### Action item
Here is the task for the records below: repeat exactly the lines from the one with "Additional charges for" to the one with "Charges for enamel", both included, and nothing else.

◆ ◆ ◆

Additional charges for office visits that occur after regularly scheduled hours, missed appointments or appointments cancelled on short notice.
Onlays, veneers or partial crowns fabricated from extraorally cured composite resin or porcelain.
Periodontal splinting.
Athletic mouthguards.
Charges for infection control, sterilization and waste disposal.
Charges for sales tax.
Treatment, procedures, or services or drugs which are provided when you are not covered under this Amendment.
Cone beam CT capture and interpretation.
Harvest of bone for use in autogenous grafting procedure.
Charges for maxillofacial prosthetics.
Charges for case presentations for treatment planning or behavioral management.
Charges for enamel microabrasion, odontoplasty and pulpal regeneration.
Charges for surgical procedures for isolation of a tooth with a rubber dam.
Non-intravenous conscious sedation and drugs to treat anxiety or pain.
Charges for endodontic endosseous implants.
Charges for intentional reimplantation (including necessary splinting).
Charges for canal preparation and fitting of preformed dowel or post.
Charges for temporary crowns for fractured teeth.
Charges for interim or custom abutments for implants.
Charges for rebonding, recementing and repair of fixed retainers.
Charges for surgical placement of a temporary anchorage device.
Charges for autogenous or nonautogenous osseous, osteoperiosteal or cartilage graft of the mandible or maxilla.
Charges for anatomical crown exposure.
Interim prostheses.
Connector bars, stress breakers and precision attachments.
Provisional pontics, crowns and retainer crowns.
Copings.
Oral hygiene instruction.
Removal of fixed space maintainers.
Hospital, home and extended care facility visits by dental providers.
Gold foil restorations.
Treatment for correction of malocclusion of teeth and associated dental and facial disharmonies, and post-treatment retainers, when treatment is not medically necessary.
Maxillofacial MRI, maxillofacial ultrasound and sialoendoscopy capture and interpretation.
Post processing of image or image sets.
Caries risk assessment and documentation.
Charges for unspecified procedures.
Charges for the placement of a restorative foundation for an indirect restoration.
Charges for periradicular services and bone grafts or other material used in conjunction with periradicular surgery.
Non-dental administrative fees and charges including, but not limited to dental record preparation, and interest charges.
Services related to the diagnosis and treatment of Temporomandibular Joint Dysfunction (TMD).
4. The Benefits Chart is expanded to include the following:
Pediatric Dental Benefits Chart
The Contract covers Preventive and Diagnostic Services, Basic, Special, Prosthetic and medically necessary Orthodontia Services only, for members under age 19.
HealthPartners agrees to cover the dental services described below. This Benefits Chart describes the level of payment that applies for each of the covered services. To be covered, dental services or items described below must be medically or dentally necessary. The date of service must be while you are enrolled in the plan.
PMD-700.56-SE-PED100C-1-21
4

◆ ◆ ◆

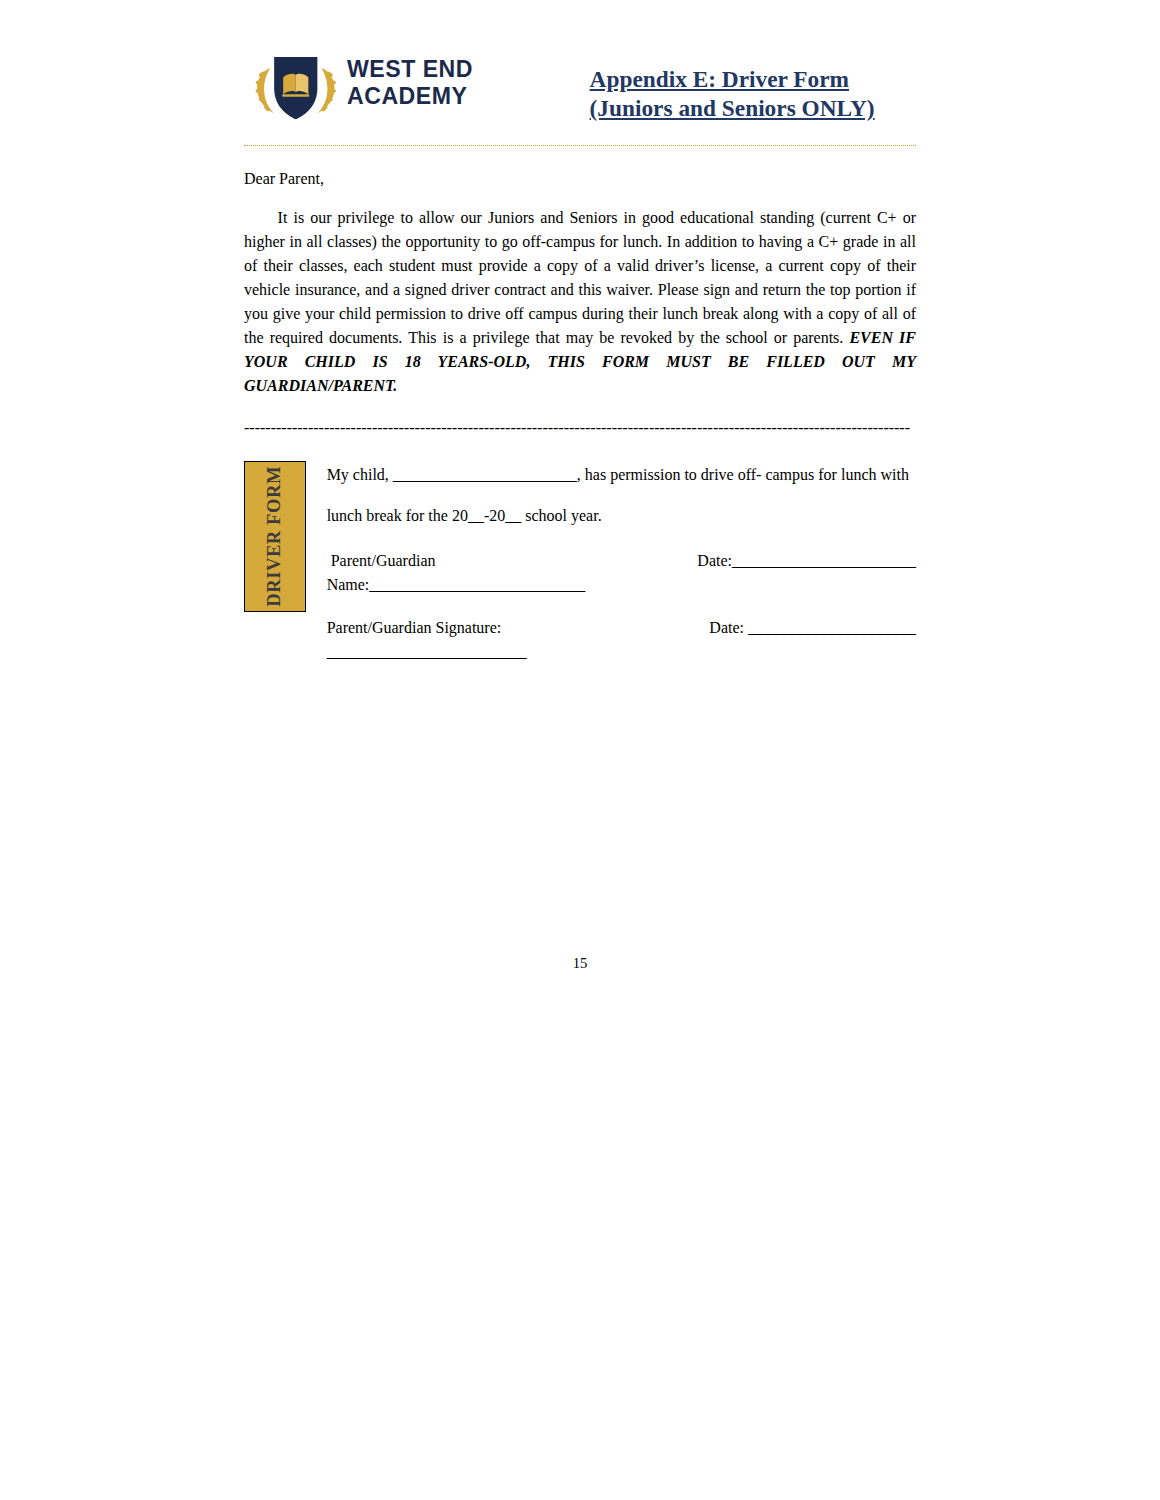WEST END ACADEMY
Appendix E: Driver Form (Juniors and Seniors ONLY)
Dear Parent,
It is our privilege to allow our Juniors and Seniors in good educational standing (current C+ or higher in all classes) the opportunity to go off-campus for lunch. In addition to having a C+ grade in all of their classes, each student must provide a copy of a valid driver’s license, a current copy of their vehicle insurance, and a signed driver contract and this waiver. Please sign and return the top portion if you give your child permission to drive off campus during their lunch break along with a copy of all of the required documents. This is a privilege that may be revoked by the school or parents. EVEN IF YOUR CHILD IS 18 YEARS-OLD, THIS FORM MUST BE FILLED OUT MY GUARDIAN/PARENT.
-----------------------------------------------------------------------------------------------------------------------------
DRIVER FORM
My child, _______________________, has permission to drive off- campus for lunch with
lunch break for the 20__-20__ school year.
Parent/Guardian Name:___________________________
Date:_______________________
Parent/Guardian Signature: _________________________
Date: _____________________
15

◆ ◆ ◆

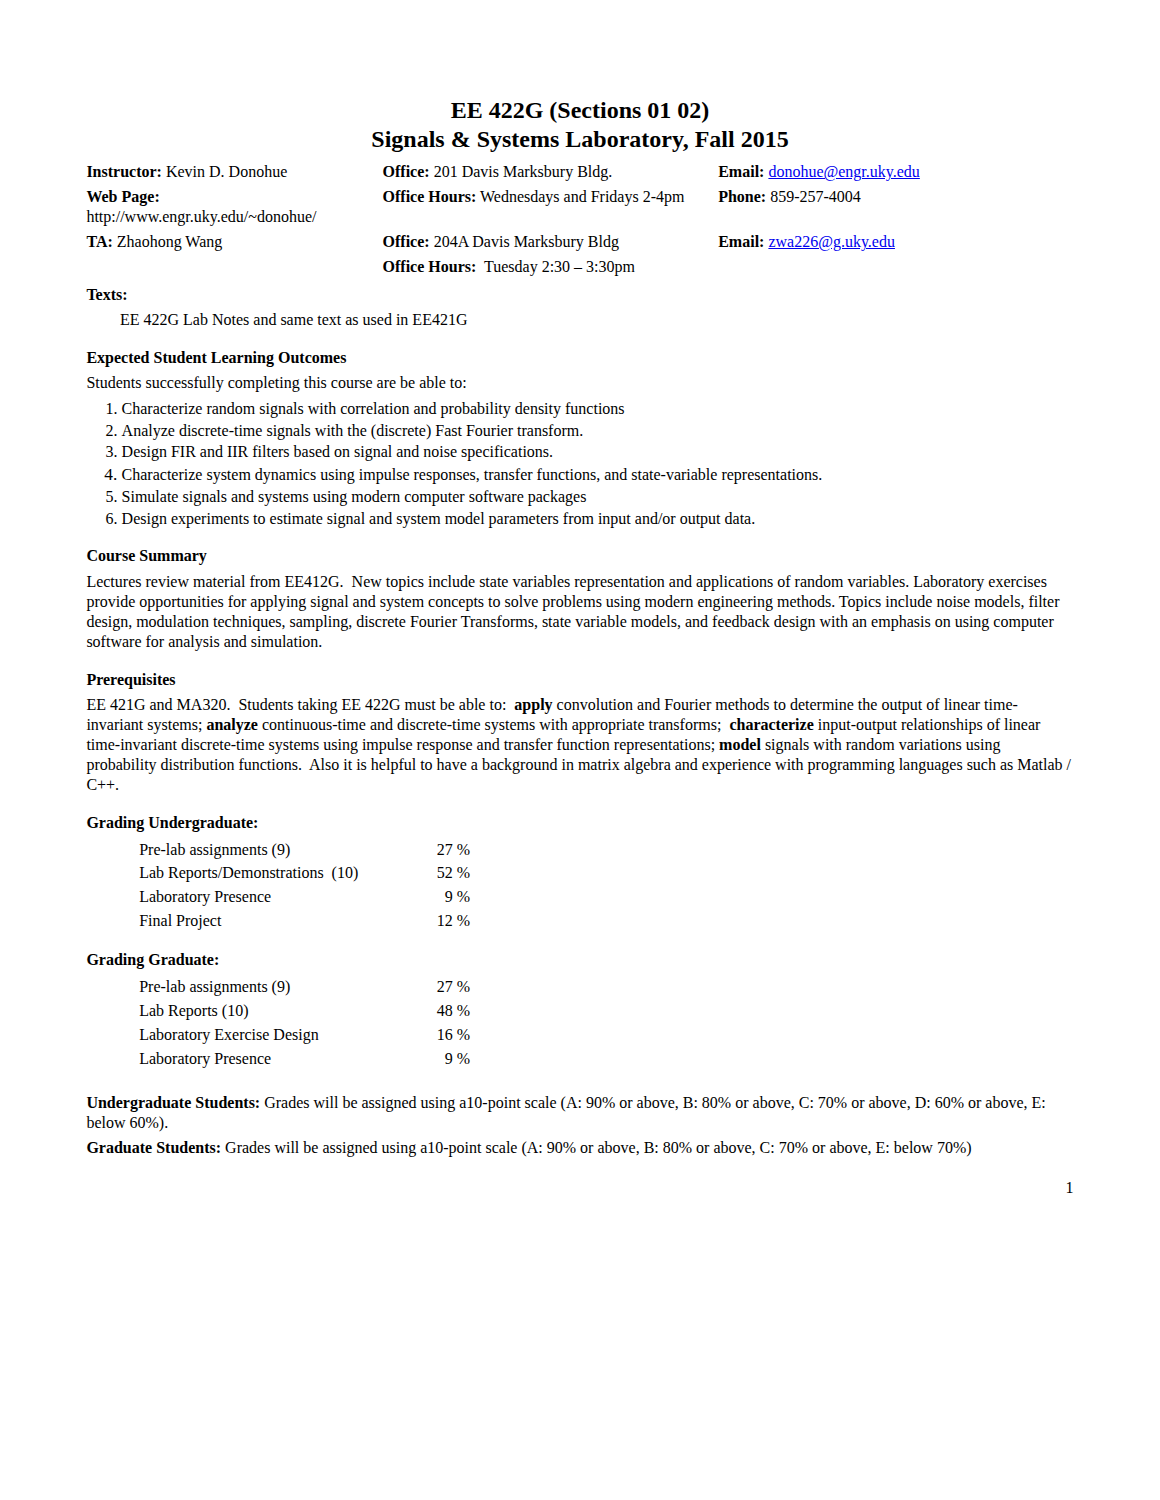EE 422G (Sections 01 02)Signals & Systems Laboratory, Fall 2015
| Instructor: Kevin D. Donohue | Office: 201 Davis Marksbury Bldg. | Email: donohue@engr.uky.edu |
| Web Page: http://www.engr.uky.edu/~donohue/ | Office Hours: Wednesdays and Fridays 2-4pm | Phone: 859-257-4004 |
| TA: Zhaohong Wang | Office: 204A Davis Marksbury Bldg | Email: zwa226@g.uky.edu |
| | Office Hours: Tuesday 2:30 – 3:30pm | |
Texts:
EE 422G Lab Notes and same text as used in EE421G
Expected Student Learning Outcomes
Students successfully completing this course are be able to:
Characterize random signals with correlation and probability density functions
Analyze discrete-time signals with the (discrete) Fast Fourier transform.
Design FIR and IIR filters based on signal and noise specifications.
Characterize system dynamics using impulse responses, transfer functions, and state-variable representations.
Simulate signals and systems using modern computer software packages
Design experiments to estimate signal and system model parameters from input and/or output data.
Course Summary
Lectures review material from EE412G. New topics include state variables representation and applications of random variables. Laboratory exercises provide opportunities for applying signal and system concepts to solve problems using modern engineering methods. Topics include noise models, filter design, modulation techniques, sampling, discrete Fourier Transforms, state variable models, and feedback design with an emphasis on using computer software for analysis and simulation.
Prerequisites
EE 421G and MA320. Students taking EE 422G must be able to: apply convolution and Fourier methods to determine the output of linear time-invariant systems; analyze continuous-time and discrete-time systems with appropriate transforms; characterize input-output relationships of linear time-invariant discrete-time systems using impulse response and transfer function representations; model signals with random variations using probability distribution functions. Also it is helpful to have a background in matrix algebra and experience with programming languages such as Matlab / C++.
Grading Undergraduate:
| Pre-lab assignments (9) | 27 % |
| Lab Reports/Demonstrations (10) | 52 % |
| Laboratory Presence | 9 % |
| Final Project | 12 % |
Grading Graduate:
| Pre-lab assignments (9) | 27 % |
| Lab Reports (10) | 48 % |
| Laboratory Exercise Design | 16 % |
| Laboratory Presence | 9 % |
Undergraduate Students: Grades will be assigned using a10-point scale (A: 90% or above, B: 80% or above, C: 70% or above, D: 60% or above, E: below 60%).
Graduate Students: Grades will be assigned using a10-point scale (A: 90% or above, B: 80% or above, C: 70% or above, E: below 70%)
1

◆ ◆ ◆

### Answer section
Additional charges for office visits that occur after regularly scheduled hours, missed appointments or appointments cancelled on short notice.
Onlays, veneers or partial crowns fabricated from extraorally cured composite resin or porcelain.
Periodontal splinting.
Athletic mouthguards.
Charges for infection control, sterilization and waste disposal.
Charges for sales tax.
Treatment, procedures, or services or drugs which are provided when you are not covered under this Amendment.
Cone beam CT capture and interpretation.
Harvest of bone for use in autogenous grafting procedure.
Charges for maxillofacial prosthetics.
Charges for case presentations for treatment planning or behavioral management.
Charges for enamel microabrasion, odontoplasty and pulpal regeneration.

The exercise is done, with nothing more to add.